I found this article about the work being done by the Precision Breast Cancer Institute in Cambridge inspiring and heart-warming to read. It describes one patient's experience in a trial run by the Institute and explains how sequencing of the genome of her tumour was used to personalise the treatment she received, i.e. to ensure she was put on the optimum treatment regime, and identify if any genetic markers would make her prone to particular side effects. The sequencing also enables the multidisciplinary treatment team to look forwards to consider if family members are at increased risk of breast cancer, and to plan the first line of treatment for any reoccurrence. This patient was also included in a trial for a drug called Olaparib, used alongside chemotherapy, also developed in Cambridge.
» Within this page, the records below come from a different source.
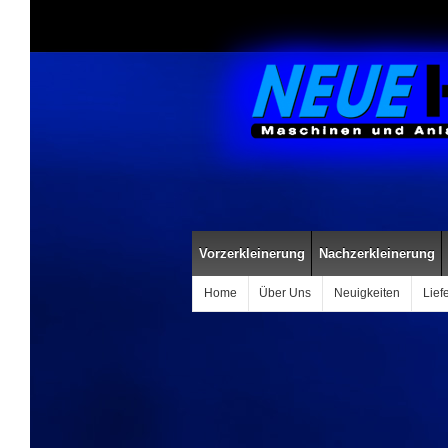
Vorzerkleinerung
Nachzerkleinerung
Home
Über Uns
Neuigkeiten
Lief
The sequencing of vast amounts of DNA also enables another team of researchers to investigate how estrogen receptors operate and influence the effectiveness of treatments for breast cancer.
This article highlighted to me everything that is brilliant about research in the Cambridge ecosystem. In this case sequencing, which itself has strong roots here in Cambridge, is used to personalise breast cancer treatment to ensure it is is effective as possible, and to gather data to continue to improve treatments by deepening the understanding of what is happening on a molecular level.